If you run your engine at anchor for charging, or engine driven refrigeration, this is good information to know so you don't run the engine faster than is necessary and annoy everyone with unnecessary noise pollution. Sea Frost engine driven refrigeration systems attain max output by about 1500 RPM so this is a pretty close match up.

Even at an idle of just 1000 RPM this alternator can and does produce over 100A of current!

Finished Install:
One last item. Do not forget that the neg wire for the alternator is equally important in this circuit as the positive wire. They should be the same size. These are 1/0 UL1426 battery cable.

I find the best location for a heavy neg wire on these alternators is to the adjusting arm ear.
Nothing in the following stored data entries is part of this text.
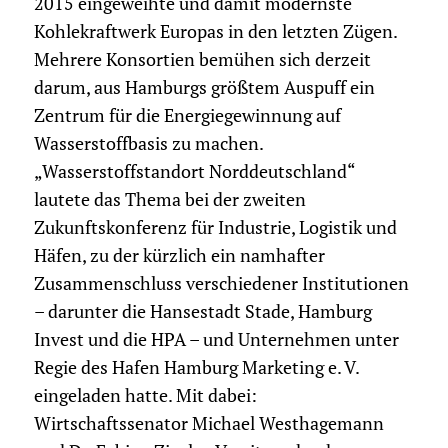
2015 eingeweihte und damit modernste
Kohlekraftwerk Europas in den letzten Zügen.
Mehrere Konsortien bemühen sich derzeit
darum, aus Hamburgs größtem Auspuff ein
Zentrum für die Energiegewinnung auf
Wasserstoffbasis zu machen.
„Wasserstoffstandort Norddeutschland“
lautete das Thema bei der zweiten
Zukunftskonferenz für Industrie, Logistik und
Häfen, zu der kürzlich ein namhafter
Zusammenschluss verschiedener Institutionen
– darunter die Hansestadt Stade, Hamburg
Invest und die HPA – und Unternehmen unter
Regie des Hafen Hamburg Marketing e. V.
eingeladen hatte. Mit dabei:
Wirtschaftssenator Michael Westhagemann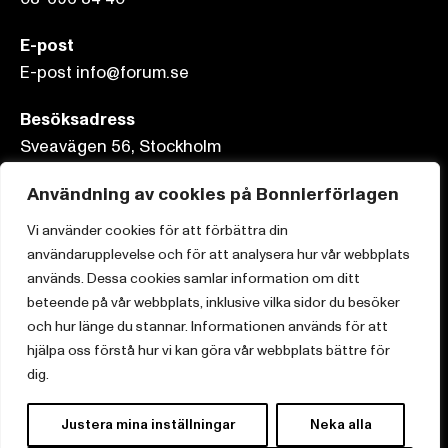
E-post
E-post info@forum.se
Besöksadress
Sveavägen 56, Stockholm
Postadress
Användning av cookies på Bonnierförlagen
Box 3159, 103 63 Stockholm
Vi använder cookies för att förbättra din
användarupplevelse och för att analysera hur vår webbplats
används. Dessa cookies samlar information om ditt
beteende på vår webbplats, inklusive vilka sidor du besöker
och hur länge du stannar. Informationen används för att
Om Bonnierförlagen
hjälpa oss förstå hur vi kan göra vår webbplats bättre för
Cookies
dig.
Integritetspolicy
Justera mina inställningar
Neka alla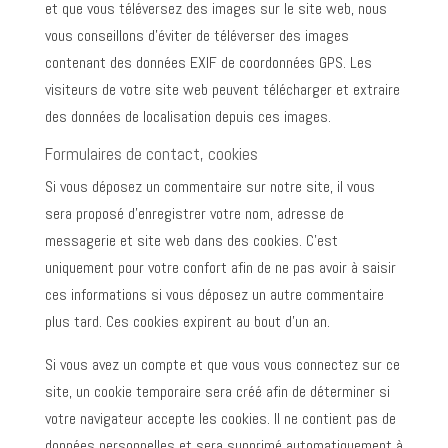
et que vous téléversez des images sur le site web, nous
vous conseillons d’éviter de téléverser des images
contenant des données EXIF de coordonnées GPS. Les
visiteurs de votre site web peuvent télécharger et extraire
des données de localisation depuis ces images.
Formulaires de contact, cookies
Si vous déposez un commentaire sur notre site, il vous
sera proposé d’enregistrer votre nom, adresse de
messagerie et site web dans des cookies. C’est
uniquement pour votre confort afin de ne pas avoir à saisir
ces informations si vous déposez un autre commentaire
plus tard. Ces cookies expirent au bout d’un an.
Si vous avez un compte et que vous vous connectez sur ce
site, un cookie temporaire sera créé afin de déterminer si
votre navigateur accepte les cookies. Il ne contient pas de
données personnelles et sera supprimé automatiquement à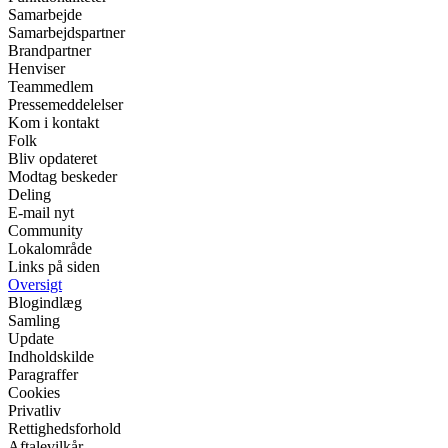
Samarbejde
Samarbejdspartner
Brandpartner
Henviser
Teammedlem
Pressemeddelelser
Kom i kontakt
Folk
Bliv opdateret
Modtag beskeder
Deling
E-mail nyt
Community
Lokalområde
Links på siden
Oversigt
Blogindlæg
Samling
Update
Indholdskilde
Paragraffer
Cookies
Privatliv
Rettighedsforhold
Aftalevilkår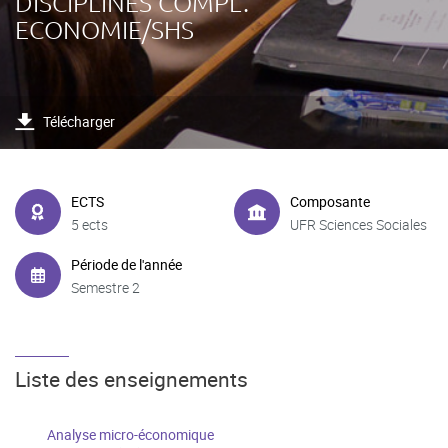
DISCIPLINES COMPL.
ECONOMIE/SHS
Télécharger
ECTS
Composante
5 ects
UFR Sciences Sociales
Période de l'année
Semestre 2
Liste des enseignements
Analyse micro-économique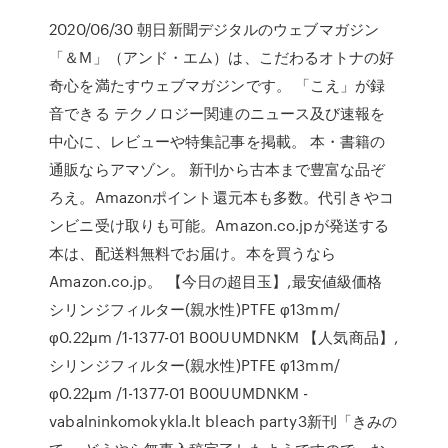
2020/06/30 朝日新聞デジタルのウェブマガジン
「＆M」（アンド・エム）は、こだわるオトナの好
奇心を満たすウェブマガジンです。 「こえ」が録
音できる テクノロジー関連のニュース及び速報を
中心に、レビューや特集記事を掲載。 本・書籍の
通販ならアマゾン。 新刊から古本まで豊富な品ぞ
ろえ。Amazonポイント還元本も多数。代引きやコ
ンビニ受け取りも可能。Amazon.co.jpが発送する
本は、配送料無料でお届け。本を買うなら
Amazon.co.jp。 【今日の超目玉】,最安値級価格
シリンジフィルター(親水性)PTFE φ13mm/
φ0.22μm /1-1377-01 B00UUMDNKM 【人気商品】,
シリンジフィルター(親水性)PTFE φ13mm/
φ0.22μm /1-1377-01 B00UUMDNKM -
vabalninkomokykla.lt bleach party3新刊「きみの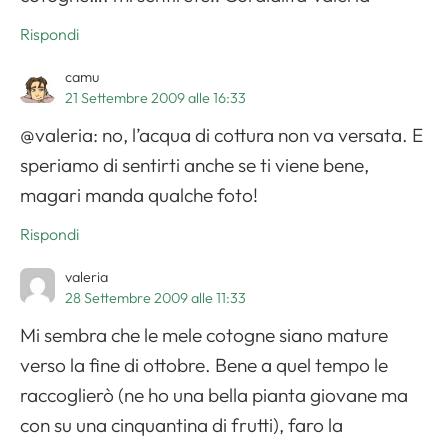
Rispondi
camu
21 Settembre 2009 alle 16:33
@valeria: no, l’acqua di cottura non va versata. E
speriamo di sentirti anche se ti viene bene,
magari manda qualche foto!
Rispondi
valeria
28 Settembre 2009 alle 11:33
Mi sembra che le mele cotogne siano mature
verso la fine di ottobre. Bene a quel tempo le
raccoglierò (ne ho una bella pianta giovane ma
con su una cinquantina di frutti), faro la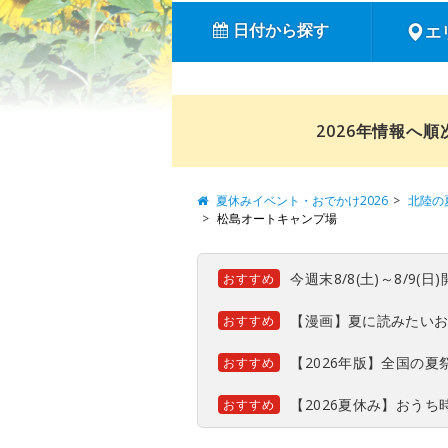
日付から探す
エ
2026年情報へ
夏休みイベント・おでかけ2026
北陸の
松島オートキャンプ場
今週末8/8(土)～8/9
おすすめ
【漫画】夏に読みたい
おすすめ
【2026年版】全国の
おすすめ
【2026夏休み】おう
おすすめ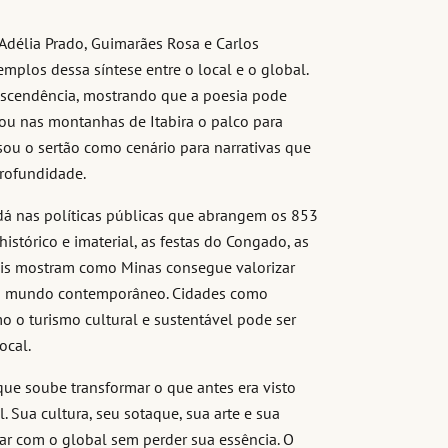
Adélia Prado, Guimarães Rosa e Carlos
los dessa síntese entre o local e o global.
anscendência, mostrando que a poesia pode
ou nas montanhas de Itabira o palco para
usou o sertão como cenário para narrativas que
rofundidade.
 dá nas políticas públicas que abrangem os 853
istórico e imaterial, as festas do Congado, as
nais mostram como Minas consegue valorizar
do mundo contemporâneo. Cidades como
o o turismo cultural e sustentável pode ser
ocal.
ue soube transformar o que antes era visto
 Sua cultura, seu sotaque, sua arte e sua
ar com o global sem perder sua essência. O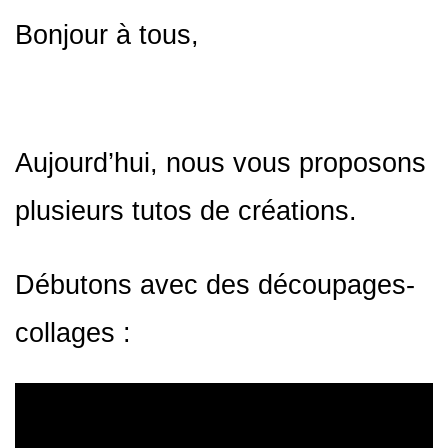
Bonjour à tous,
Aujourd’hui, nous vous proposons
plusieurs tutos de créations.
Débutons avec des découpages-
collages :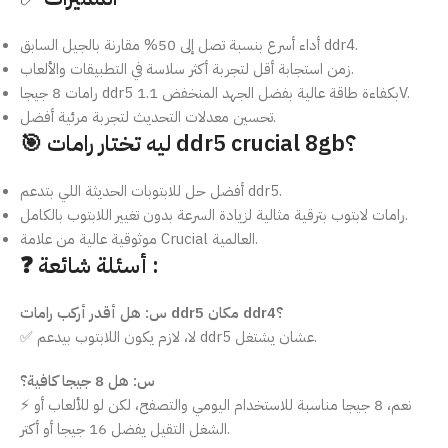
أداء أسرع بنسبة تصل إلى 50% مقارنة بالجيل السابق ddr4.
زمن استجابة أقل لتجربة أكثر سلاسة في التطبيقات والألعاب.
رامات 8 جيجا ddr5 بكفاءة طاقة عالية بفضل الجهد المنخفض 1.1V.
تحسين معدلات التحديث لتجربة مرئية أفضل.
🎯 ليه تختار رامات ddr5 crucial 8gb؟
أفضل حل للابتوبات الحديثة اللي بتدعم ddr5.
رامات لابتوب بترقية مثالية لزيادة السرعة بدون تغيير اللابتوب بالكامل.
موثوقية عالية من علامة Crucial العالمية.
❓ أسئلة شائعة :
س: هل أقدر أركب رامات ddr5 مكان ddr4؟
✅ لا، لازم يكون اللابتوب بيدعم ddr5 عشان يشتغل.
س: هل 8 جيجا كافية؟
⚡ نعم، 8 جيجا مناسبة للاستخدام اليومي والتصفح، لكن لو للألعاب أو
الشغل التقيل يفضل 16 جيجا أو أكتر.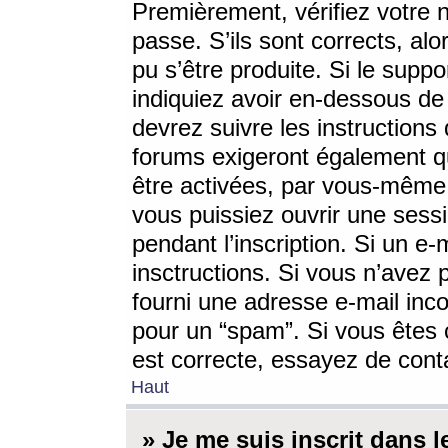
Premièrement, vérifiez votre n
passe. S’ils sont corrects, a
pu s’être produite. Si le supp
indiquiez avoir en-dessous de 
devrez suivre les instruction
forums exigeront également qu
être activées, par vous-même 
vous puissiez ouvrir une sessi
pendant l’inscription. Si un e
insctructions. Si vous n’avez 
fourni une adresse e-mail incor
pour un “spam”. Si vous êtes c
est correcte, essayez de cont
Haut
» Je me suis inscrit dans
What can't be seen here is the alternators temperature sensor, which is also very important, especially if feeding large banks or banks of AGM batteries.

And lets not forget our gracious hosts Sailboatowners.com who sell the Electromaax Kits:)
May 24, 2004
CC 30 South Florida
Beautiful work Maine but could you give us a ball park figure on the cost and installation for the kit. I have alaways believed that a serpentine belt is the way to go for a HO alternator.
Feb 6, 1998
Canadian Sailcraft 36T Casco Bay, ME
Beautiful work Maine but could you give us a ball park figure on the cost and installation for the kit. I have alaways believed that a serpentine belt is the way to go for a HO alternator.

The serpentine kits are $600.00 and up depending upon engine, and the alts are also $600.00 and up. Figure about $1200.00-$1400.00 for alt and serpentine pulleys. Seeing as the alts ship with an internal regulator you can add an external reg when "boat kitty" is available.. You can always go for a less expensive alt but then getting the pulleys aligned would be on you, which may require machining. When E-Maax sells a kit it fits....

That said unless your bank can take more than 80-100A there's little need for the serpentine kit. As you get over 100A though in bank acceptance it really becomes an almost necessary item as a 1/2" or 3/8" single v-belt simply won't handle those loads well. With flooded cells you'd really need to be over 400 Ah's before a serp kit would be a good idea. With AGM even a 200Ah bank can suck over 100A of charge current.